Bottleneck
| March 23, 2021A single moment can make all the difference between chometz and matzah, between success and failure. They raced the clock — and beat it!
Maybe it’s because I’ve had quite the journey with feeding my newborns, nursing for weeks and watching diapers like a hawk, waiting for signs they’re eating enough, gaining enough weight, and thoroughly satisfied. Or maybe it’s the mere fact that I’m a mother, and my ears are well attuned to the sounds of a baby’s cry. Whatever the reason, I’ve become increasingly sensitive to the wails of hungry babies — so much so, that my husband knows if I’m around a hungry baby, especially one whose mother seems unaware of the distress, I can’t seem to mind my own business.
So it’s really no wonder that the first thing I noticed as we walked up to the gate late that Friday morning was a very unhappy newborn.
We were traveling home from out of town with several children in tow; the plan was to arrive with enough time before Shabbos to bathe and shower and throw some food in the oven. For the first time ever in the history of our family’s travels, we arrived at the airport with ample time until our flight, made it through security with ease, received our stroller and car seat tags, and were seated at our gate right away.
I wanted to breathe a sigh of relief and relax until boarding time. But there was the baby, crying hard, and his mother trying desperately to calm him.
“He’s hungry,” I said to my husband. “I hope she’s going to feed him!” But the baby continued to cry, and the mother continued to shush, patting and bouncing and rocking to no avail. The tension was rising, and my heartbeat with it, when I looked over once more and saw the baby’s mother filling a plastic water bottle with formula, then attempting to feed her son from its spout.
I knew immediately that the baby couldn’t drink at the pace of a plastic water bottle, and in spite of myself, I jumped up.
“I’m going over there,” I muttered to my husband. I’m generally a “keep to myself” kind of person, shy and uncomfortable around new people. But the hungry baby’s cries trumped any insecurities I may have had.
I walked over and asked the desperate young mother whether she needed a bottle or anything else.

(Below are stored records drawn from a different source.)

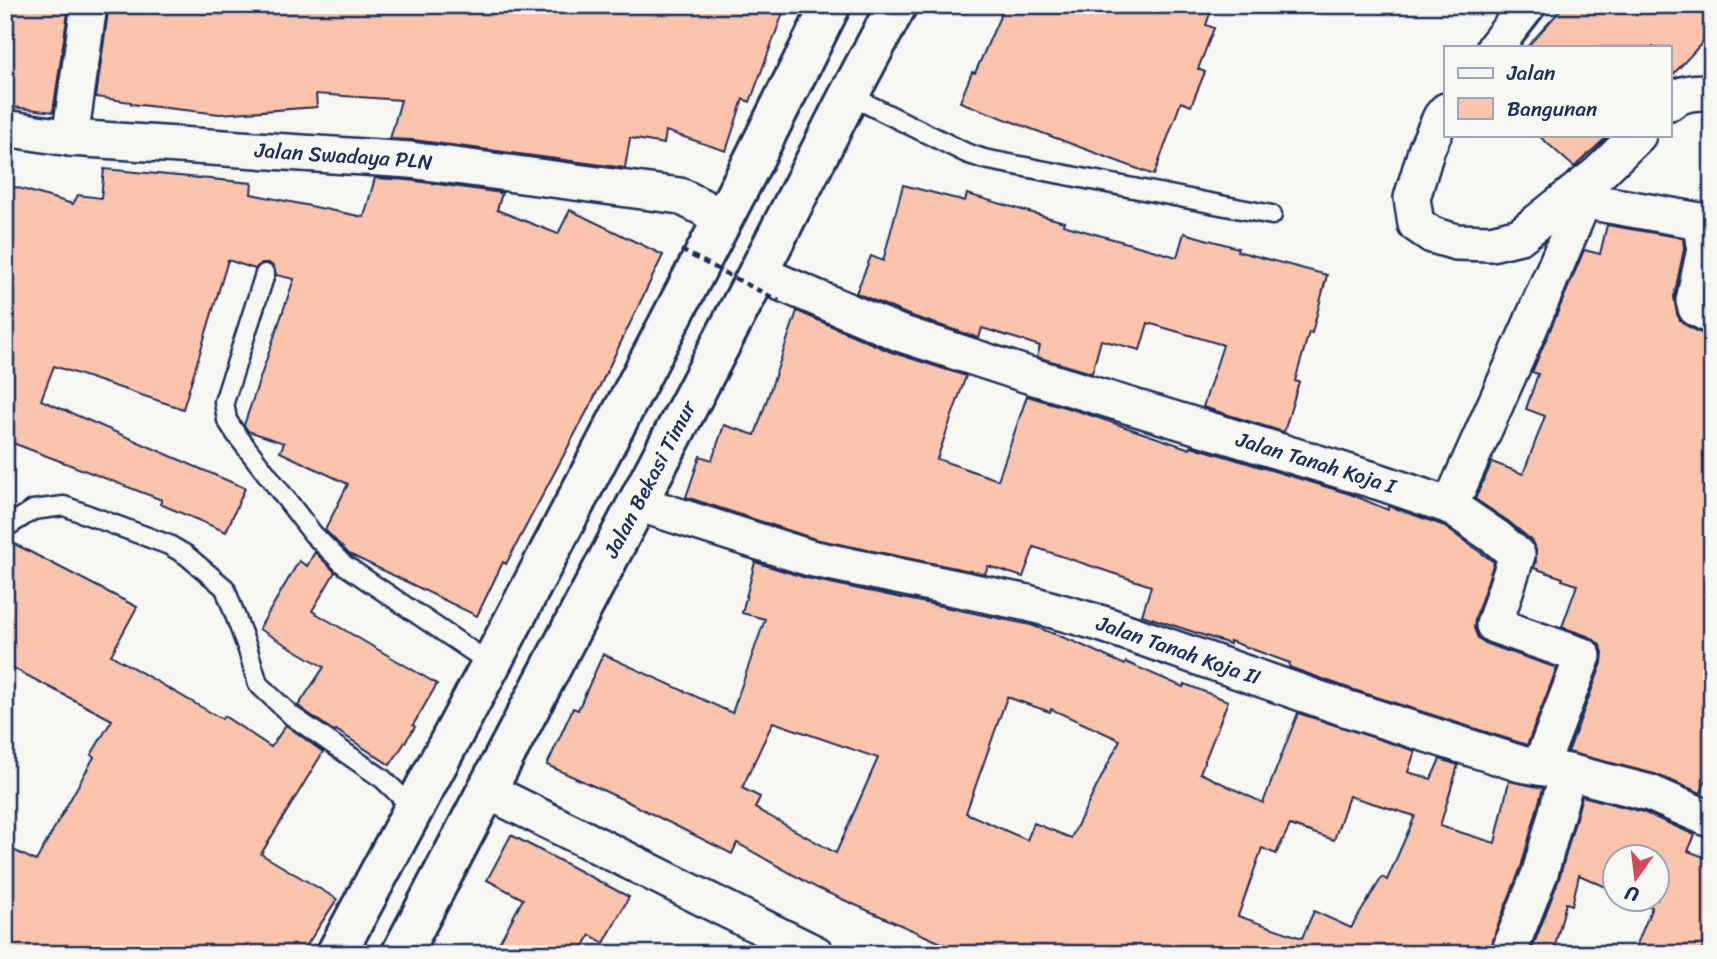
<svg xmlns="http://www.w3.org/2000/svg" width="1717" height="959" font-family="Sriracha,sans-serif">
<rect width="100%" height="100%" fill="#f6f6f2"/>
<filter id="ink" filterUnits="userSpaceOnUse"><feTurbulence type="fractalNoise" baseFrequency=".0143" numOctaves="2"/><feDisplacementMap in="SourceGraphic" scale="14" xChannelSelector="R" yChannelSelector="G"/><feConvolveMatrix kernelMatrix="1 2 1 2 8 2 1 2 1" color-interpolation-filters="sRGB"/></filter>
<g filter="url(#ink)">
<g fill="#f9c3ac" stroke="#1b2f5e" stroke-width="2" fill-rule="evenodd">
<polygon points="5,5 69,5 53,112 5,106"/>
<polygon points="109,5 786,5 750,102 743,99 726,151 666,131 664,144 630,138 625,168 413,140 390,139 401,100 316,94 317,107 220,114 131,104 131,102 96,97"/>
<polygon points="1005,5 1213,5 1206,25 1214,28 1198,69 1205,72 1191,106 1181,102 1154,175 960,102 972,72 975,73"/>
<polygon points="1565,5 1712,5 1712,32 1670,78 1670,47 1527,47"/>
<polygon points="1538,135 1609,135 1574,167"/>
<polygon points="104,169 252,183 251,194 364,217 375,178 408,180 502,193 497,210 558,234 570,210 663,255 595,396 506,564 503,562 477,616 349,554 325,530 348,484 280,452 284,443 248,431 244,425 294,279 276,275 274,267 269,263 262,263 255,269 228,260 183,409 54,366 41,400 245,488 226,532 160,504 162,500 5,440 5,184 73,204 78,195 101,198"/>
<polygon points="903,185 965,201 967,194 1064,222 1063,225 1177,257 1184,233 1238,248 1237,251 1327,275 1312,333 1309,332 1295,381 1299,382 1284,432 1203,407 1223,345 1220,344 1148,323 1140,350 1101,340 1092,373 1037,357 1040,346 982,328 979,338 906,314 856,293 871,256 883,261"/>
<polygon points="1607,225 1683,238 1684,249 1674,297 1677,314 1680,320 1687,326 1703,334 1712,336 1712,762 1701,793 1655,774 1568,752 1602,663 1603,652 1599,644 1590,637 1562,627 1577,585 1562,580 1563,578 1534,568 1536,561 1536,550 1531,540 1508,521 1475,499 1492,462 1523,474 1545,416 1526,409 1538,374 1532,372 1584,250 1600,254"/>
<polygon points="797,311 891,352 966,376 937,459 998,480 1027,396 1081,412 1190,449 1191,446 1350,494 1388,510 1389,506 1442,525 1494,562 1475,619 1474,628 1478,638 1487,644 1557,668 1527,745 1351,689 1289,667 1290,663 1230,641 1230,644 1142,615 1151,586 1034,547 1023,577 988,566 985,574 815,539 686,497 700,456 712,460 724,425 755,435"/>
<polygon points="5,539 137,607 111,655 222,719 224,716 271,747 286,725 323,752 261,854 337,899 301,954 5,954 5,846 36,861 94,757 91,755 112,720 5,664"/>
<polygon points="315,552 335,572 312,611 437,684 413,725 415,727 390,765 336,730 335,732 298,706 324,667 259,629 299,561 307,566"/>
<path d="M 755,562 L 806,578 L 1031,625 L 1075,642 L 1125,665 L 1126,662 L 1183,687 L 1185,684 L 1228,701 L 1200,773 L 1263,803 L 1298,713 L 1415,751 L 1408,772 L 1431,779 L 1440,759 L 1458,765 L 1440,826 L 1495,843 L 1509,781 L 1543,788 L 1521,867 L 1496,930 L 1489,954 L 966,954 L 817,888 L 737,843 L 732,854 L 622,799 L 547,765 L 573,708 L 578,710 L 603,654 L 732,713 L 765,619 L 742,613 ZM 1007,697 L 1050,712 L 1051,709 L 1120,740 L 1071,838 L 1034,823 L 1027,840 L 966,813 ZM 773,722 L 878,758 L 836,853 L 755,808 L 760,797 L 742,788 ZM 1349,796 L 1415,816 L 1387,880 L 1382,877 L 1351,928 L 1314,911 L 1302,938 L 1238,916 L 1262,848 L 1276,854 L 1290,825 L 1334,840 Z"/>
<polygon points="1582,796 1643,812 1695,835 1688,851 1712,860 1712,925 1700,954 1633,954 1652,907 1635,900 1657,900 1657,858 1615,858 1615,891 1579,875 1572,905 1566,903 1553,954 1530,954 1559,879"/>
<polygon points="511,835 629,897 604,943 590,935 580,954 493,954 523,899 487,880"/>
</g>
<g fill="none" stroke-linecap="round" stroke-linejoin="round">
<g stroke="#1b2f5e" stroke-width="23">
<g id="lane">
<polyline points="849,95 966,153 984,159 1272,215"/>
<polyline points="265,274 224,402 227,420 236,434 313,534 343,564 491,664"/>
<polyline points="5,528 33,510 64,506 169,545 186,555 225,588 248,650 258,684 292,716 383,779 414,809"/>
</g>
</g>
<g stroke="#1b2f5e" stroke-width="40">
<g id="street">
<polyline points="1495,47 1528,5"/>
<path d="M 1670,102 C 1681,93 1697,91 1712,93"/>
<polyline points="1446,111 1441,117 1427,148 1412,198 1416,224 1432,235 1456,242 1491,243 1520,236 1598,174 1638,135"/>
<path id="s1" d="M 5,128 L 70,138 L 410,160 L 680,196 L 704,208 L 721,222"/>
<polyline points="70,138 89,5"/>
<path id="s2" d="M 758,273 L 899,333 L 1025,374 L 1380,482 L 1450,506 L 1497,538 L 1517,555 L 1494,625 L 1583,656 L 1540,767"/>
<path id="s3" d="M 637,503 L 810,558 L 1028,603 L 1103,624 L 1345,708 L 1521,764 L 1568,772 L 1650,793 L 1712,820"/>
<polyline points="1450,506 1529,329 1579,211 1583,204 1592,202 1700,221 1705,249 1694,301 1696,308 1712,316"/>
<polyline points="486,790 816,954"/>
<polyline points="1509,954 1515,936 1540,873 1568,772"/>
</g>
</g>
<g stroke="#1b2f5e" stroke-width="44">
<g id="primary">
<polyline points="336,954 491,664 750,167 831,5"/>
<path id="s4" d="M 401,954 L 758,273 L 849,95 L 897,5"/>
</g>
</g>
<use href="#lane" stroke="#f6f6f2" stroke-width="18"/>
<use href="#street" stroke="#f6f6f2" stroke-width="35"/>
<use href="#primary" stroke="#f6f6f2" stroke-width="38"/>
<polyline stroke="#1b2f5e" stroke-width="4.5" stroke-dasharray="7 5" stroke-linecap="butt" points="681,250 779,301"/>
</g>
</g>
<g text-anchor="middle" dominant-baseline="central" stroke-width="5" stroke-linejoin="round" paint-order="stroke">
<g font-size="21" fill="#1b2f5e" stroke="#f6f6f2">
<text stroke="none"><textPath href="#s1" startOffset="340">Jalan Swadaya PLN</textPath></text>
<text stroke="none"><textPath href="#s2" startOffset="590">Jalan Tanah Koja I</textPath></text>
<text stroke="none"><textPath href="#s4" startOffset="536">Jalan Bekasi Timur</textPath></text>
<text stroke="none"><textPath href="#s3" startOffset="562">Jalan Tanah Koja II</textPath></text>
</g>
</g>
<rect width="1717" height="959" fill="none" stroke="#f6f6f2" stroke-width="28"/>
<rect x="14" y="14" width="1689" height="931" fill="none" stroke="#1b2f5e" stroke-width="2.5" filter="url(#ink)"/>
<rect x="1444" y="46" width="228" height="91" fill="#f6f6f2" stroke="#9ea6b7" stroke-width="2"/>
<rect x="1458" y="68" width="35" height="10" fill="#f6f6f2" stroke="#9ea6b7" stroke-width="2"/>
<text x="1507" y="80" font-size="21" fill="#1b2f5e">Jalan</text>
<rect x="1458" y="98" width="35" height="21" fill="#f9c3ac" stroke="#9ea6b7" stroke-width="2"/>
<text x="1507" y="116" font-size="21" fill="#1b2f5e">Bangunan</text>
<g transform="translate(1636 878) rotate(194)"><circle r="33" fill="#f6f6f2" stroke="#9ea6b7" stroke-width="2"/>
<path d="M0-5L12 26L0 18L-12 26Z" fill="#d1495b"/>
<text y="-10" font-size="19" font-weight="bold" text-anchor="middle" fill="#1b2f5e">U</text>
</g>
</svg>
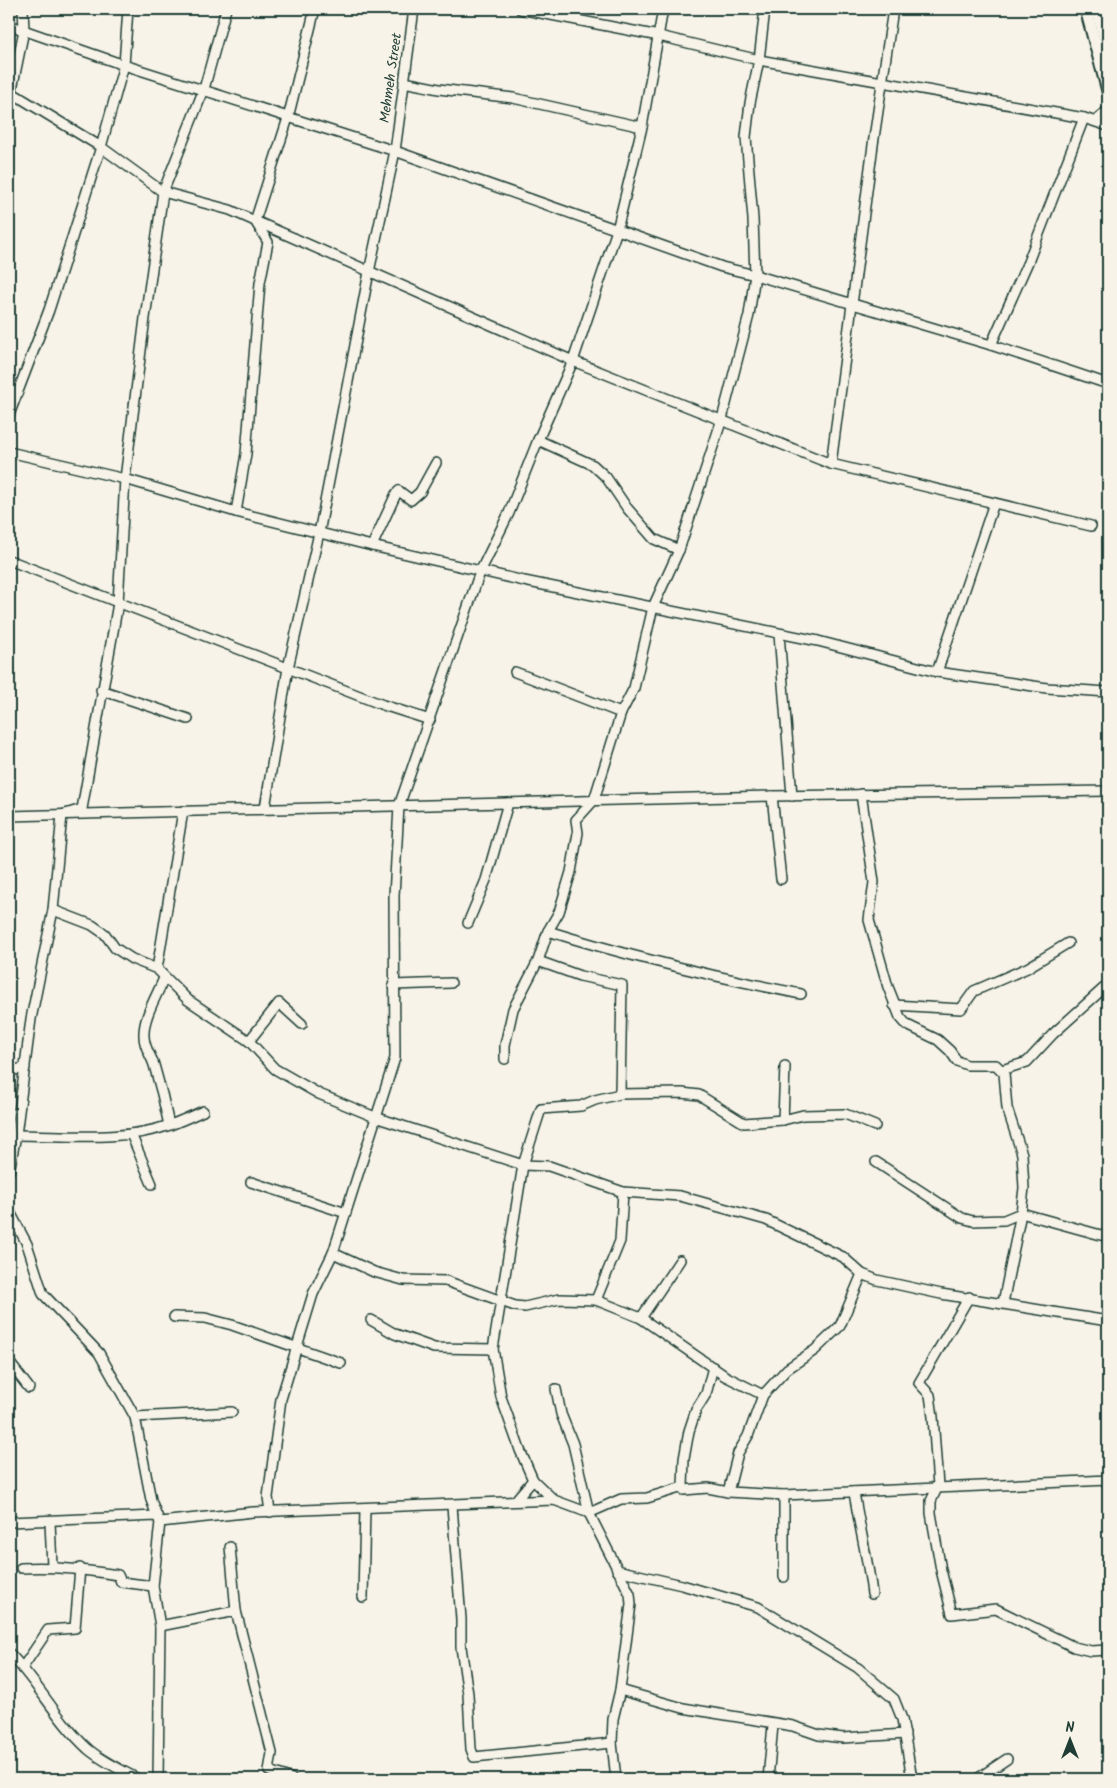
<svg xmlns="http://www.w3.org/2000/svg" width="1117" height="1788" viewBox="0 0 1117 1788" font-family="Kalam,sans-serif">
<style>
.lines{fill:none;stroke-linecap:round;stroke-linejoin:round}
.minor-casing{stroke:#1f3d34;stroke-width:12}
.tertiary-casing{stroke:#1f3d34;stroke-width:15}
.minor{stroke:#f7f3e8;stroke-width:9}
.tertiary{stroke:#f7f3e8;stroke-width:11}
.labels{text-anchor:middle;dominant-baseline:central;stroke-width:4.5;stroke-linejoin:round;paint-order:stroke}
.street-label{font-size:14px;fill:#1f3d34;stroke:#f7f3e8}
</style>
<rect width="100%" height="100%" fill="#f7f3e8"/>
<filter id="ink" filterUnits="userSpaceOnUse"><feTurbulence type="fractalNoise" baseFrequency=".02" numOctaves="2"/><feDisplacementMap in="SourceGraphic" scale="10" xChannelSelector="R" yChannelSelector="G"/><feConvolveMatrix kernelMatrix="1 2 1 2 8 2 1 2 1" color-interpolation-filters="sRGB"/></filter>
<g filter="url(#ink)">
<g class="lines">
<defs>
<g id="minor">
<path d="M520 9 659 36 759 60 1084 118 1108 126"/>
<path d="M9 25 124 65 395 151 722 267 755 275 991 345 1108 384"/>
<path d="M404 82 439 89 513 98 642 127"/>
<path d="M9 91 101 147 163 192 230 210 573 361 831 464 1091 526"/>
<path d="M9 104 24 30 23 9"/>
<path d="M1096 121 1108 110"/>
<path d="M991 345 1028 262 1084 118"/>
<path d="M9 415 49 310 101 147 124 65 128 9"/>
<path d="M538 440 593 465 606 477 627 508 654 539 679 550"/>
<path d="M9 452 125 479 236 512 372 546 524 581 818 641 937 672 1047 688 1108 692"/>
<path d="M831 464 873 145 893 9"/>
<path d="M236 512 246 454 260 283 268 242 255 221 288 118 315 9"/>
<path d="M372 546 396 494 399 491 411 500 420 492 436 463"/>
<path d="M9 560 383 705 430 720"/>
<path d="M779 634 792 796"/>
<path d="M515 672 621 713"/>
<path d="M937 672 994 503"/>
<path d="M101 690 188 719"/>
<path d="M861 794 874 882 869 920 888 987 900 1017 907 1025 938 1040 950 1051 957 1061 967 1065H996L1004 1073 1007 1108 1022 1154 1024 1188 1021 1213 1003 1303"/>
<path d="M772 796 781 879"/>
<path d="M265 808 288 668 319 533 369 272 395 151 414 9"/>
<path d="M9 816 772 796 1108 791"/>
<path d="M53 910 92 925 105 934 115 948 132 959 157 969 188 1000 249 1041 275 1069 319 1094 375 1117 523 1165 549 1166 623 1192 680 1196 766 1220 843 1257 862 1274 877 1280 941 1294 1108 1321"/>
<path d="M468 923 486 880 508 803"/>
<path d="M548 931C631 957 715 977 801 994"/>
<path d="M538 961 580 976 622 985 620 1094"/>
<path d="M157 969 183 811"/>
<path d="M164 978C157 996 143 1017 144 1036 144 1048 151 1055 154 1065 160 1085 165 1105 169 1125"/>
<path d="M393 985 451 983"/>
<path d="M894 1005 961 1009 974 991 1027 968 1068 943"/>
<path d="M249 1041 279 1003 302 1024"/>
<path d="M505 1059V1045L513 1009 538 961 548 931 559 912 571 872 578 833 576 820 594 800 621 713 634 688 653 607 679 550 722 419 749 315 755 275 753 219 746 137 750 103 759 60 765 9"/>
<path d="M1002 1070 1027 1062 1053 1034 1104 988"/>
<path d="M9 1071 25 1068"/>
<path d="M783 1120 785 1066"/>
<path d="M131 1134 152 1184"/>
<path d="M16 1135C67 1135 122 1142 170 1125 181 1121 192 1116 203 1111"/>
<path d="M876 1162 962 1218 973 1221 1004 1220 1021 1213 1108 1237"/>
<path d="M9 1172 16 1135 31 1019 53 910 62 815 82 809 118 603 125 479 145 318 163 192 204 89 226 9"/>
<path d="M251 1182 346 1213"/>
<path d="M9 1210 27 1244 43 1294 99 1353 135 1417 151 1500 157 1516"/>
<path d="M333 1253 374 1272 403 1280 446 1281 515 1306 525 1307 559 1299 596 1300 641 1318 725 1376 763 1395"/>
<path d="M969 1297 919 1383 930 1395 933 1417 938 1486 931 1501V1513L941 1570 952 1614 996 1609 1074 1647 1091 1651 1108 1650"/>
<path d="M596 1300 620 1241 623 1192"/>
<path d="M174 1317 205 1318 232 1325 341 1363"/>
<path d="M641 1318 680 1260"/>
<path d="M371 1320 395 1334 434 1348 493 1349"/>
<path d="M9 1362 29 1388"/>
<path d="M556 1389 561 1414 573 1444 589 1513 630 1594 631 1604 620 1690 613 1719 612 1743 616 1779"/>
<path d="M135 1417 232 1412"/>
<path d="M683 1487 684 1459 689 1431 696 1410 706 1394 713 1367"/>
<path d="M728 1492 738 1453 748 1436 763 1395 787 1369 815 1350 840 1326 862 1274"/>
<path d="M854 1492C859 1526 868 1559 872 1594"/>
<path d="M784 1495V1577"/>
<path d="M554 1500 533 1480 520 1450 501 1397 493 1349 523 1165 541 1109 581 1106 595 1100 620 1094 682 1093 699 1095 744 1123 783 1120 803 1115 845 1114 875 1126"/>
<path d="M515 1501 533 1480"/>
<path d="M452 1506 461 1619V1647L468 1694 471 1749 474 1757 612 1743"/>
<path d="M270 1512 268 1497 281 1399 313 1294 333 1253 395 1058 394 896 399 806 480 572 509 513 538 440 573 361 617 230 642 127 663 9"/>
<path d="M9 1522 157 1516 160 1522 253 1512 554 1500 589 1513 621 1499 647 1498 683 1487 684 1490 708 1488 728 1492 784 1495 1108 1480"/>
<path d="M50 1522 52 1566"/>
<path d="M230 1547 236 1611"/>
<path d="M21 1568C55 1566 85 1570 118 1575L121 1582 153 1586"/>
<path d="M617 1570 682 1585 758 1607 858 1668 894 1699 902 1719 912 1779"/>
<path d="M363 1597 365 1509"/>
<path d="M160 1626 236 1611 272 1753 269 1771 292 1779"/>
<path d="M9 1653C38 1682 57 1721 88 1749 102 1761 121 1770 138 1779"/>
<path d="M23 1667 48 1630 75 1628 80 1568"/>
<path d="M620 1690 683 1708 793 1726 819 1735 843 1738 905 1734"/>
<path d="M158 1779 160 1626 153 1586 160 1522"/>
<path d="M768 1779 773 1725"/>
<path d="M977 1779 1007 1759"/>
</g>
<g id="tertiary">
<path d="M1086 9 1108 91"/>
<path d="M1097 9 1108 49"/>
</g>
</defs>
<use href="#minor" class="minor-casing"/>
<use href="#tertiary" class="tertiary-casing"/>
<use href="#minor" class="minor"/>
<use href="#tertiary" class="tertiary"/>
</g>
</g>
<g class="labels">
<g class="street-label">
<text transform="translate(391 78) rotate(-82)">Mehmeh Street</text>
</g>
</g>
<rect width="1117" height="1788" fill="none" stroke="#f7f3e8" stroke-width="30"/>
<rect x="15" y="15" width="1087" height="1758" fill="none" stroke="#1f3d34" stroke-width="2" filter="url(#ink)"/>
<g transform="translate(1070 1740)" stroke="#f7f3e8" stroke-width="4" paint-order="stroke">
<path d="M0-4L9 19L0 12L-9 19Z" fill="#1f3d34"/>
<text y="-8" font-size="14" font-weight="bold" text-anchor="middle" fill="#1f3d34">N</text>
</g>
</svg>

She told me that she’d somehow packed the bottle in her suitcase instead of her carry on, and that she’d stopped nursing right after her son was born. She said she was hoping to get him back to sleep, and as soon as she arrived in Atlanta and got her luggage, she’d pull out the bottle and feed him.
I don’t know what was worse — the thought of a hungry baby waiting for food on a two-hour flight to Atlanta, or the thought of myself on the plane with a hungry baby when there was nothing I could do about it.
I immediately offered to find someone in the airport who had a bottle, to which she responded I was more than welcome, but she’d tried, to no avail. It was a secular holiday, so the small airport was indeed empty. Even so, I figured I’d try my luck.
I walked around the airport attempting to find anyone with a toddler or baby, but there was no one who fit the bill. I asked the security agents whether there was any store in the airport where I could possibly find a bottle, but there wasn’t.
I returned to the gate to a still crying baby and a very harried mother. By this time, everyone at the gate was watching the drama.
I walked over to my husband. “Is there a CVS near the airport?” I asked him. He looked on his GPS, and sure enough, there was one only five minutes away.
“I’ll go,” he said right away. “I’ll take an Uber there and back, and I’ll be fine.” We looked at the clock. It was 15 minutes until boarding time. That left about five minutes for each direction, and five minutes in the store.
“We close the gates 20 minutes before departure,” the clerk said when my husband asked for some leeway.
After consulting with the young mother, we decided to go for it. I needed to give my husband a crash course in baby bottles. The thing is, if you combine the estimated listening abilities of men with the amount of words I was speaking per minute, I realized the chances of him processing what I said were very, very low.
“Just any that says newborn!” I called after him, giving up on the slow, medium, or fast flow explanation. He ran to catch his Uber, and texted me that if he missed the flight he’d find another one home before Shabbos. He was running, while we stayed to watch the clock. So much for a calm trip home!
After jumping in the Uber, it took him five minutes to get there, four minutes in the store, and six minutes to make it back. He made it through security just as our aisle was called to board.
The mother was deeply grateful, her eyes welling up with tears as my husband refused her money for the Uber. “You have no idea what kind of day it’s been,” she told us. We could only imagine.
We boarded the flight with our hearts pounding, sweaty but smiling. We were grateful. Grateful for the opportunity to help someone whose need was clear cut; grateful to have succeeded and made it in time, and grateful to have made what we hoped was a kiddush Hashem.